小樽情報
小樽情報

ロマンあふれる古代アート★手宮洞窟

2019年08月10日

北海道には縄文時代の遺跡や遺構がたくさんあるのですが、小樽にも国指定の史跡「手宮洞窟」があります。今から1600年ほど前、本州ではすでに縄文時代が終わり、弥生時代から古墳時代へ移行しつつあった時期でしたが、北海道ではまだ「続縄文時代」と呼ばれる狩猟採集の生活様式が続いていました。「手宮洞窟」内には、その頃の人々によって刻まれた貴重な彫刻が残っています。

発見当時からしばらくは古代文字ではないかという説もありましたが、類似性が認められる隣町・余市町の「フゴッペ洞窟」の発掘調査結果などから、文字ではなく絵(刻画)であることが分かってきました。また、洞窟内には生活関連の遺物が少なかったことから、ここが生活の場ではなく、祈りの場だったのではないかとも考えられています。

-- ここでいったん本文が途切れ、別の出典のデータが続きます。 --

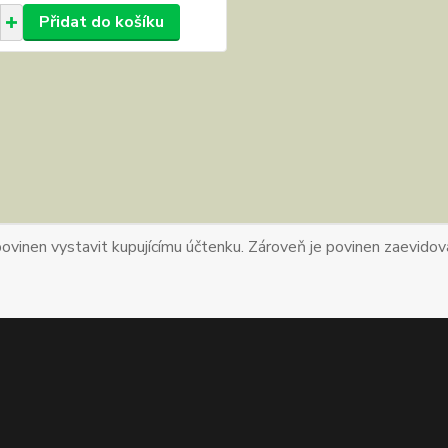
Přidat do košíku
povinen vystavit kupujícímu účtenku. Zároveň je povinen zaevidova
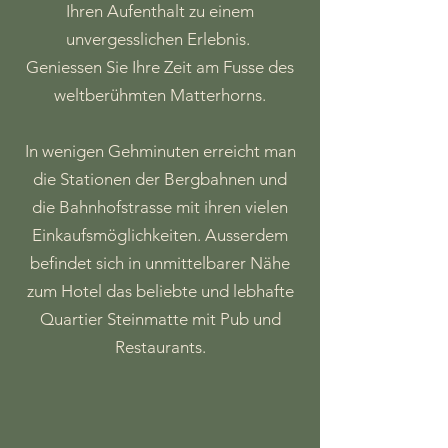
Ihren Aufenthalt zu einem
unvergesslichen Erlebnis.
Geniessen Sie Ihre Zeit am Fusse des
weltberühmten Matterhorns.
In wenigen Gehminuten erreicht man
die Stationen der Bergbahnen und
die Bahnhofstrasse mit ihren vielen
Einkaufsmöglichkeiten. Ausserdem
befindet sich in unmittelbarer Nähe
zum Hotel das beliebte und lebhafte
Quartier Steinmatte mit Pub und
Restaurants.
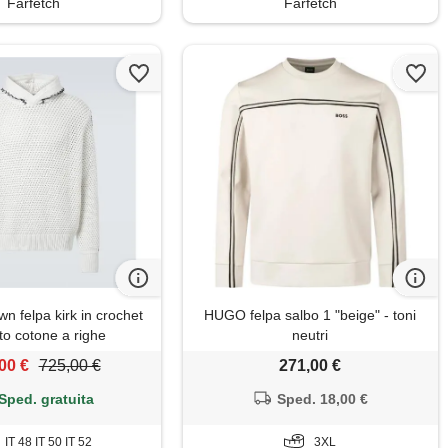
Farfetch
Farfetch
n felpa kirk in crochet
HUGO felpa salbo 1 "beige" - toni
to cotone a righe
neutri
00 €
725,00 €
271,00 €
Sped. gratuita
Sped. 18,00 €
IT 48 IT 50 IT 52
3XL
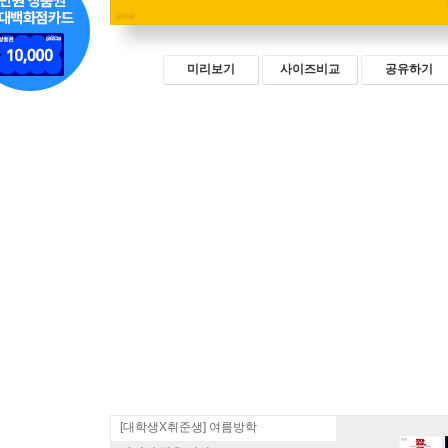
미리보기
사이즈비교
공유하기
[대학생X취준생] 여름방학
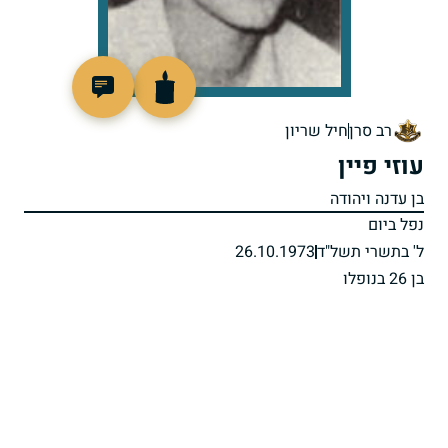
95338
רב סרן
חיל שריון
עוזי פיין
בן עדנה ויהודה
נפל ביום
ל' בתשרי תשל"ד
26.10.1973
בן 26 בנופלו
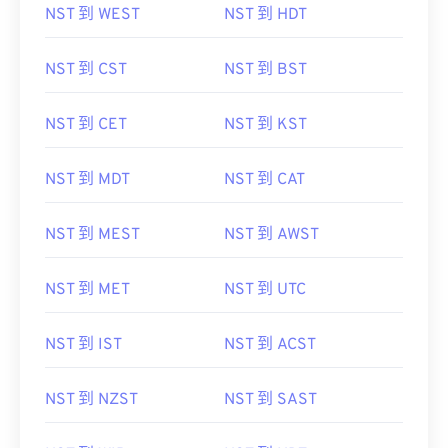
NST 到 WEST
NST 到 HDT
NST 到 CST
NST 到 BST
NST 到 CET
NST 到 KST
NST 到 MDT
NST 到 CAT
NST 到 MEST
NST 到 AWST
NST 到 MET
NST 到 UTC
NST 到 IST
NST 到 ACST
NST 到 NZST
NST 到 SAST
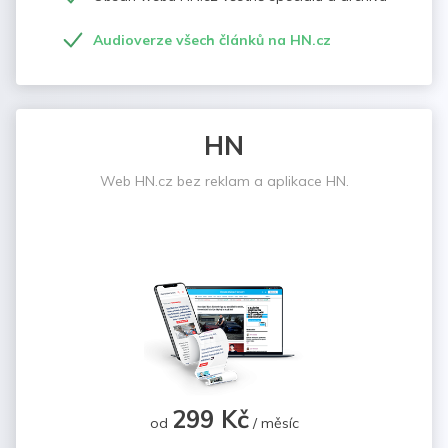
Audioverze všech článků na HN.cz
HN
Web HN.cz bez reklam a aplikace HN.
299 Kč
od
/ měsíc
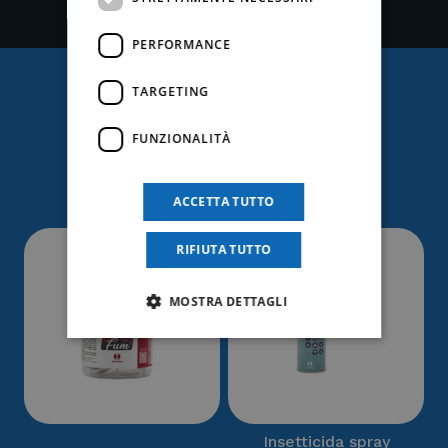
PERFORMANCE
TARGETING
Ti potrebbe anche
FUNZIONALITÀ
interessare
ACCETTA TUTTO
RIFIUTA TUTTO
MOSTRA DETTAGLI
Insetticida spray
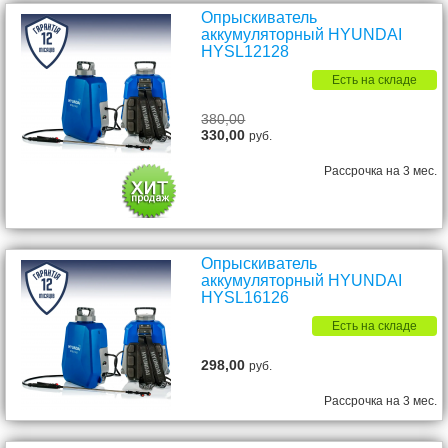
Опрыскиватель
аккумуляторный HYUNDAI
HYSL12128
Есть на складе
380,00
330,00
руб.
Рассрочка на 3 мес.
Опрыскиватель
аккумуляторный HYUNDAI
HYSL16126
Есть на складе
298,00
руб.
Рассрочка на 3 мес.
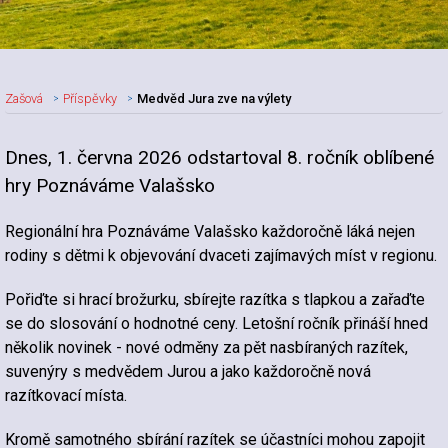
Zašová
Příspěvky
Medvěd Jura zve na výlety
Dnes, 1. června 2026 odstartoval 8. ročník oblíbené
Nadpis článku
hry Poznáváme Valašsko
Regionální hra Poznáváme Valašsko každoročně láká nejen
rodiny s dětmi k objevování dvaceti zajímavých míst v regionu.
Pořiďte si hrací brožurku, sbírejte razítka s tlapkou a zařaďte
se do slosování o hodnotné ceny. Letošní ročník přináší hned
několik novinek - nové odměny za pět nasbíraných razítek,
suvenýry s medvědem Jurou a jako každoročně nová
razítkovací místa.
Kromě samotného sbírání razítek se účastníci mohou zapojit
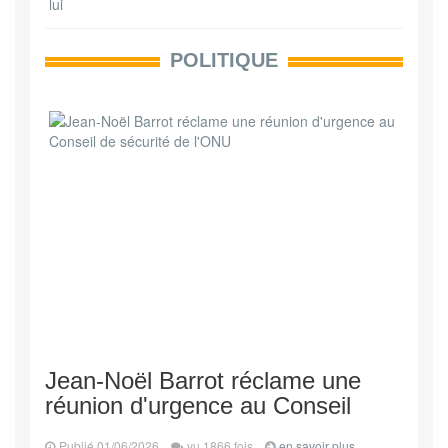
POLITIQUE
Jean-Noël Barrot réclame une
réunion d'urgence au Conseil
Publié 01/06/2026
vu 1866 fois
en savoir plus...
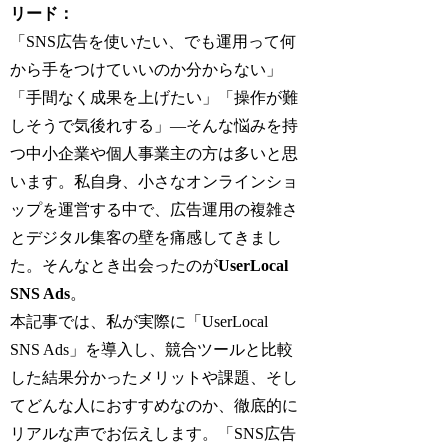
リード：
「SNS広告を使いたい、でも運用って何
から手をつけていいのか分からない」
「手間なく成果を上げたい」「操作が難
しそうで気後れする」—そんな悩みを持
つ中小企業や個人事業主の方は多いと思
います。私自身、小さなオンラインショ
ップを運営する中で、広告運用の複雑さ
とデジタル集客の壁を痛感してきまし
た。そんなとき出会ったのが
UserLocal
SNS Ads
。
本記事では、私が実際に「UserLocal
SNS Ads」を導入し、競合ツールと比較
した結果分かったメリットや課題、そし
てどんな人におすすめなのか、徹底的に
リアルな声でお伝えします。「SNS広告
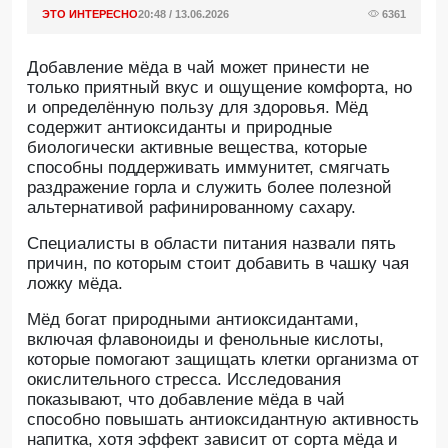
ЭТО ИНТЕРЕСНО
20:48 / 13.06.2026
6361
Добавление мёда в чай может принести не
только приятный вкус и ощущение комфорта, но
и определённую пользу для здоровья. Мёд
содержит антиоксиданты и природные
биологически активные вещества, которые
способны поддерживать иммунитет, смягчать
раздражение горла и служить более полезной
альтернативой рафинированному сахару.
Специалисты в области питания назвали пять
причин, по которым стоит добавить в чашку чая
ложку мёда.
Мёд богат природными антиоксидантами,
включая флавоноиды и фенольные кислоты,
которые помогают защищать клетки организма от
окислительного стресса. Исследования
показывают, что добавление мёда в чай
способно повышать антиоксидантную активность
напитка, хотя эффект зависит от сорта мёда и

手宮洞窟には、角のある人、杖のようなものを持った人、四角い仮面のようなものをつけた人など、「人」を描いたと思われるものがたくさん刻まれているのですが、これらは当時のシャーマン(呪術師)だったのではないかという説が有力です。特に、この「角を持つシャーマン」は、かつて広く北東アジアからシベリア周辺で見られた習俗だったことが分かっているので、続縄文時代に小樽近辺にいた人々が、海を挟んだ北東アジアやシベリアの人々と交流があった可能性を示しているのではないかと言われています。

当時の人々が海を渡って遠くの人々と行き来していたという説は、壮大な古代ロマンを感じさせますね。手宮洞窟の近くには、手宮公園や小樽市総合博物館などもあるので、小樽にお越しの折には手宮地区にもぜひ足を伸ばしてみませんか?